For Dean Winchester and guests,  
You are cordially invited to a Campbell Christmas Gathering from the 24th-26th December.  
We hope to see you there.  
Samuel and Deanna Campbell 

And. Guests.

And. Fucking. Guests.

Mother fucking… and guests?

Dean swept the items off the table top in a fit of rage, bottles smashing and papers flying around him. Fucking guests? Fuck them and their ‘and guests’. Dean chugged the rest of the bottle and stuck his headphones on blasting out Led Zeppelin’s finest tunes as he struggled to calm down. He switched his iPod off after When the Levee Breaks finished and started the clean up process. He wasn’t a young man any more who could let himself be controlled by his anger, he had a home, a family and responsibilities and that included not leaving broken glass and shredded paper all over the kitchen floor.

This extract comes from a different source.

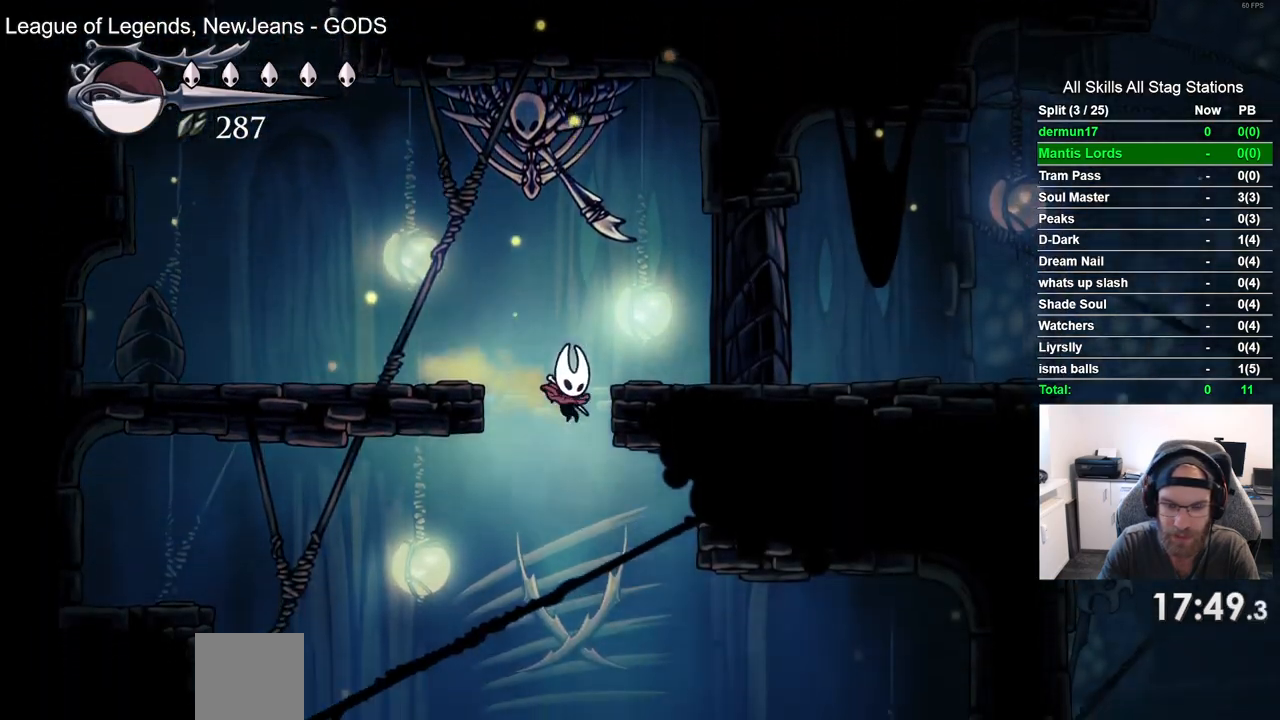
{"dt_ms": 500, "buttons": ["DPAD_RIGHT"], "left_stick": "center", "right_stick": "center", "events": []}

After he had finished, now bone tired and feeling soulless, he started on his usual 3am checks, albeit much later than normal. Doors locked, windows shut, keys to his baby hidden from plane sight, freezer door properly shut, cooker definitely turned off at the mains, and then he crept upstairs for his favourite part of his pre-sleep ritual. First door on the right was the family bathroom, and he did a quick brush of his teeth before carrying on down the hallway. He opened a bedroom door with ‘Keep Out - This Means You’ poster on it and peeked inside to find Claire, his adoptive daughter, cuddled up with an ancient teddy that Castiel had gotten her one year, a smudge of eyeliner still on and a floor covered in aggressively black clothing, just as it should be. He closed the door behind him, allowing her the belief that she was too old to be looked over by her parents any more. The door opposite was already ajar, and Dean slipped inside to stared at a tiny boy in flannel sleeping peacefully the way only small children who felt safe and loved could. Jack was only two and Dean hoped he never grew up despite the fact that was an impossible prayer. Once Dean was satisfied that Jack was fine, he went to his own bedroom at the end of the hallway. He crawled into bed and immediately his partner of ten years turned over and wrapped himself around Dean. 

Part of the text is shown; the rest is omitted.